Donald MacLeod 

Inca trail a washout

Freak weather conditions in South America are making life tough for trekkers on the Inca trail, reports Donald MacLeod.
  
  

Inca trail
A porter on the Inca trail Photograph: Public domain

We awoke to snow over Lake Titicaca yesterday - well, more of a mix of hail and sleet really. It looks beautiful on the surrounding hills, but it's not meant to happen. My guidebook gives the average rainfall for this month in this part of the world as zero.

But whether it's global warming, a mini el Niño or just the Incas' revenge, the dry season in Peru and Bolivia has turned distinctly wet. For thousands of gringos panting over the Inca Trail to Machu Picchu this July, life has become a lot more uncomfortable.

Be warned: the trail is four days of strenuous walking at the best of times, climbing to 4,200m (well over 12,000 feet) at its highest point, the ominously named Dead Woman's Pass, before dropping steeply...and then climbing steeply again. We did it in four days of almost continuous rain and there were times when it became a slog rather than a mystical life-changing experience. At one point we were trudging up a steep stone pathway with torrents pouring down either side, and a third torrent coming down the middle of the path. You can't help being full of admiration for the Inca road builders whose work has survived more than five centuries of extreme weather conditions. Meanwhile, my boots were full of Andean rainwater.

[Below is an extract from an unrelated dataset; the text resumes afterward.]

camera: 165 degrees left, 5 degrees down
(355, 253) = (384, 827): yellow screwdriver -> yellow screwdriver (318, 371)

(We came across a party of contemporary path-makers a few days later on the Island of the Sun in the middle of Lake Titicaca - men and women carrying massive rocks behind their backs - about two dozen local villagers chattering and all pitching in together.)

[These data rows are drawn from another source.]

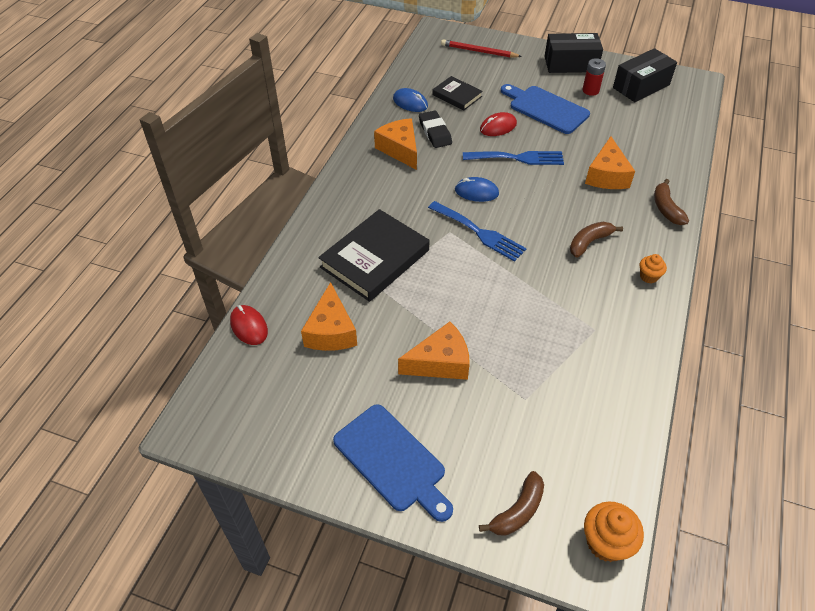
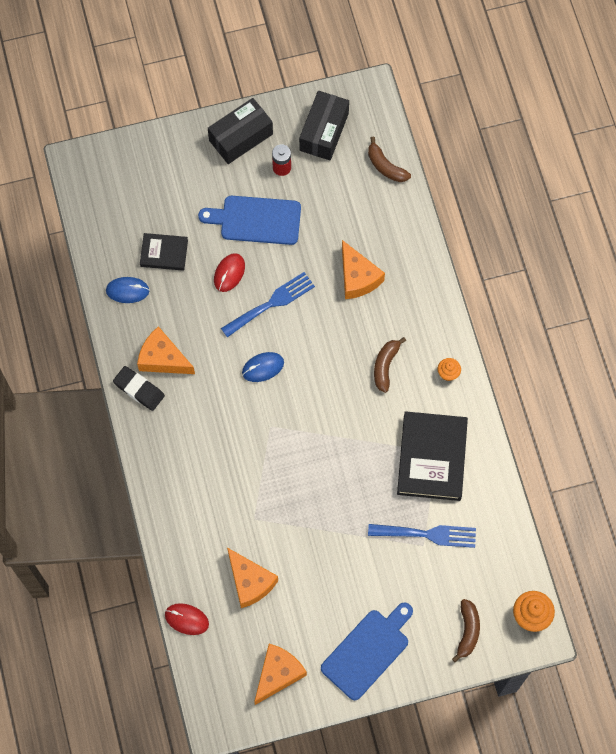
camera: 35 degrees left, 20 degrees up
(375, 258) = (231, 493): black book -> black book (431, 457)
(392, 460) = (367, 651): blue cutting board -> blue cutting board turned 60 degrees counterclockwise
(435, 132) = (178, 316): black eraser -> black eraser (139, 389)
(440, 362) = (346, 555): orange cheese -> orange cheese (278, 674)
(479, 51) = (141, 172): red pencil -> none
(479, 232) = (294, 412): blue fork -> blue fork (427, 534)
(666, 208) = (425, 287): brown banana -> brown banana (385, 166)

The worst thing about the Inca Trail in the rain wasn't so much the struggle to keep dry in small dripping tents, as missing the views along the way - there was merely the suggestion of vast peaks and deep valleys through the clouds.

At least we got through. Several parties a day behind us were turned back by their guides because there was thick snow on Dead Woman's Pass and it was thought unsafe. Backpackers' gossip was that they didn't all get their money back.

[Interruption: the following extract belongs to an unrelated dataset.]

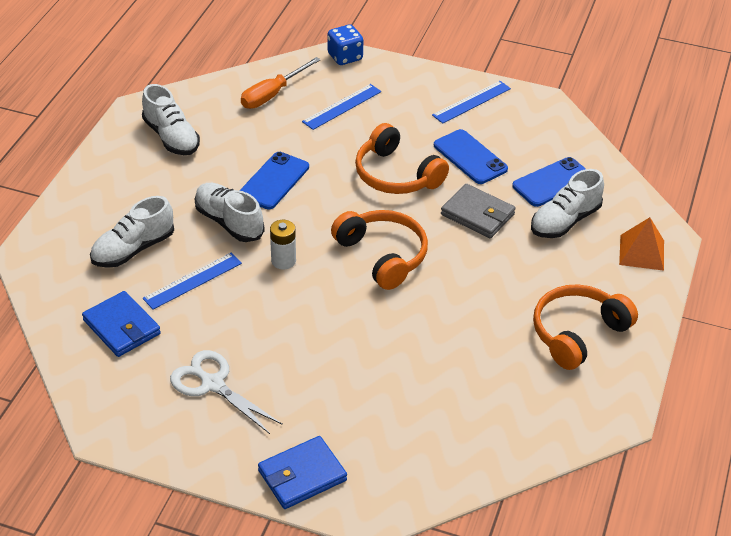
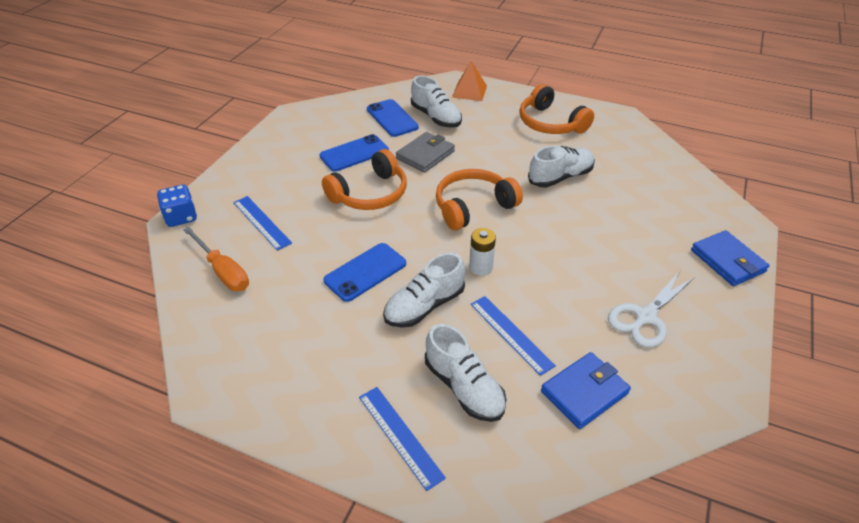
camera: 85 degrees left, 0 degrees up
(171, 137) = (273, 358): white shoe -> white shoe (560, 177)
(274, 181) = (365, 272): blue phone -> blue phone turned 75 degrees counterclockwise
(471, 102) = (281, 147): blue ruler -> blue ruler (400, 436)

Don't let me put you off if you are thinking of doing the Inca Trail. Machu Picchu really is marvellous - and in our case the rain stopped as we reached the spot overlooking the extraordinary complex of buildings, which made up for everything.

But do take waterproof trousers and buy a poncho in Cusco (where there is now a roaring trade). You will look a bit daft but they keep off some of the wet. Several of our fellow trekkers did the walk in trainers - but they squelched. Moral: decent boots.

And when the going gets tough you want a good tour company - everyone going on the Inca Trail now has to go with an organised tour and official guide. We went with SAS, which was a bit more expensive than some (US$240 as opposed to US$180 for a lot of Cusco companies), but the service was good. Our porters produced amazing hot meals in very adverse conditions, quite apart from lugging four days provisions, ranging from gas cylinders to trays of eggs, up and over the mountains on their backs, packing up the tents behind us and still getting to the end of the day's trek before us to get the tents up and offer cups of hot tea.

You could try checking on the weather in advance but everyone seems a bit mystified. The South American Explorers Club has a Cusco branch (cuscoclub@saexplorers.org), although they didn't seem very well briefed on the current situation when I dropped in on them. There is also the English language Cusco Weekly.

If the unseasonable rain is inconvenient for tourists, spare a thought for the campesino farmers who at this time of year are trying to harvest, maize and dry their potatoes. We passed whole families painstakingly putting out potatoes (they come in a wide variety of colours and sizes) on straw mats one day. The next day it poured with rain, and they had to start again from scratch.